In fact, most other bridges create a new Claude Code session in tmux. As a result, they cannot connect to the Claude Code conversation you already have running in VS Code. Iris solves this by operating as a native VS Code extension that integrates directly with your existing sessions.

Security Model

Iris uses a Trust-on-First-Use (TOFU) security model. Specifically, here is how authentication works:

  1. You create a private Telegram bot via BotFather. Only people who know your bot’s username can message it.
  2. The first person to message the bot gets approved automatically and becomes the trusted sender.
  3. If anyone else messages the bot, VS Code shows a prompt asking whether to approve or reject the sender.
  4. Approved senders are stored locally. Rejected senders cannot communicate with your Claude Code sessions.

Moreover, your bot token is never written to disk as plain text. It is stored exclusively in VS Code’s encrypted SecretStorage. Similarly, the SQLite message database stays on your local machine and is never transmitted anywhere.

Common Questions

Do I need a Telegram Premium account?

No. Iris works with any free Telegram account. In fact, the bot API used by Iris is part of Telegram’s free tier and has no usage limits for personal bots.

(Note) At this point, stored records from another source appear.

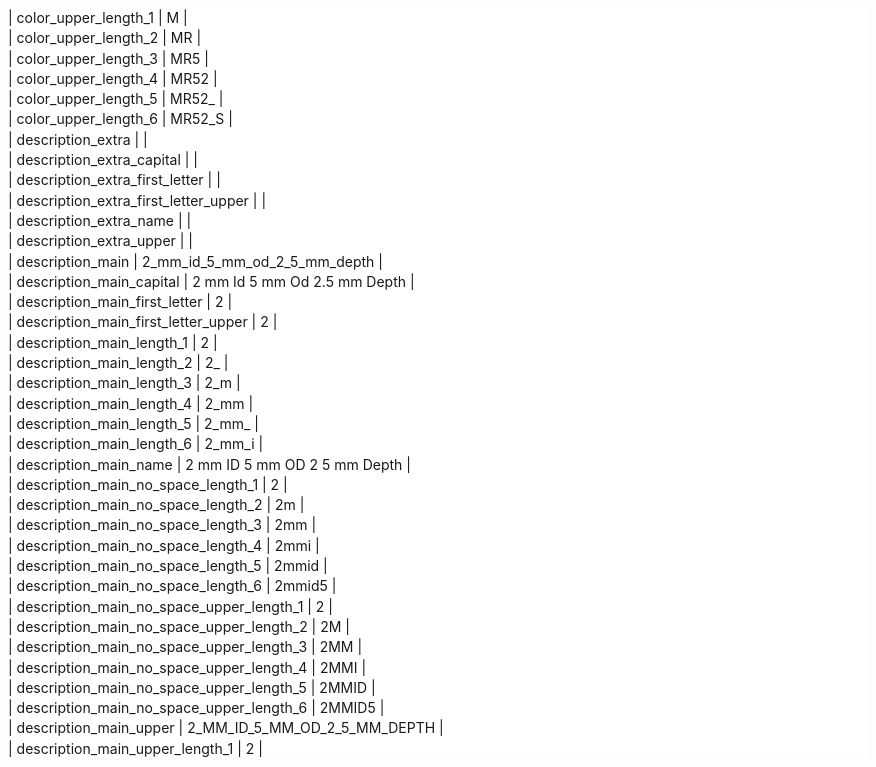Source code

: | color_upper_length_1 | M |  
| color_upper_length_2 | MR |  
| color_upper_length_3 | MR5 |  
| color_upper_length_4 | MR52 |  
| color_upper_length_5 | MR52_ |  
| color_upper_length_6 | MR52_S |  
| description_extra |  |  
| description_extra_capital |  |  
| description_extra_first_letter |  |  
| description_extra_first_letter_upper |  |  
| description_extra_name |  |  
| description_extra_upper |  |  
| description_main | 2_mm_id_5_mm_od_2_5_mm_depth |  
| description_main_capital | 2 mm Id 5 mm Od 2.5 mm Depth |  
| description_main_first_letter | 2 |  
| description_main_first_letter_upper | 2 |  
| description_main_length_1 | 2 |  
| description_main_length_2 | 2_ |  
| description_main_length_3 | 2_m |  
| description_main_length_4 | 2_mm |  
| description_main_length_5 | 2_mm_ |  
| description_main_length_6 | 2_mm_i |  
| description_main_name | 2 mm ID 5 mm OD 2 5 mm Depth |  
| description_main_no_space_length_1 | 2 |  
| description_main_no_space_length_2 | 2m |  
| description_main_no_space_length_3 | 2mm |  
| description_main_no_space_length_4 | 2mmi |  
| description_main_no_space_length_5 | 2mmid |  
| description_main_no_space_length_6 | 2mmid5 |  
| description_main_no_space_upper_length_1 | 2 |  
| description_main_no_space_upper_length_2 | 2M |  
| description_main_no_space_upper_length_3 | 2MM |  
| description_main_no_space_upper_length_4 | 2MMI |  
| description_main_no_space_upper_length_5 | 2MMID |  
| description_main_no_space_upper_length_6 | 2MMID5 |  
| description_main_upper | 2_MM_ID_5_MM_OD_2_5_MM_DEPTH |  
| description_main_upper_length_1 | 2 |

Can other people message my Claude Code?

Only if you approve them. The TOFU security model requires explicit approval for every sender after the first. Additionally, since your bot is private, only people who know its username can find it.

What happens if VS Code closes while I am away?

Messages sent to your Telegram bot are queued by Telegram’s servers. Consequently, when you reopen VS Code and Iris reconnects, any queued messages are delivered. No messages are lost.

Can I use Iris with agents other than Claude Code?

Iris was designed specifically as a Telegram bridge for Claude Code. However, the message injection mechanism works with any terminal-based AI agent running in VS Code. Specifically, if your agent accepts text input via the VS Code terminal, Iris can route Telegram messages to it.

Part of a Collection of VS Code Extensions

Iris is part of a collection of VS Code extensions built for AI-assisted development:

  • Arc Terminal Bridge — gives AI agents full terminal control inside VS Code with complete output capture.
  • GA4 Analytics MCP — query Google Analytics 4 data directly from your AI agent.

Similarly, these extensions were built by the same developer behind the Contact Form 7 Mailchimp Extension and the other free WordPress plugins that have been downloaded nearly 10 million times since 2015.

Getting Started

Iris is a Telegram bridge for Claude Code that turns your AI coding agent into a tool you can access from anywhere. As a result, you stay connected to your Claude Code sessions whether you are at your desk, in a meeting, or on the train.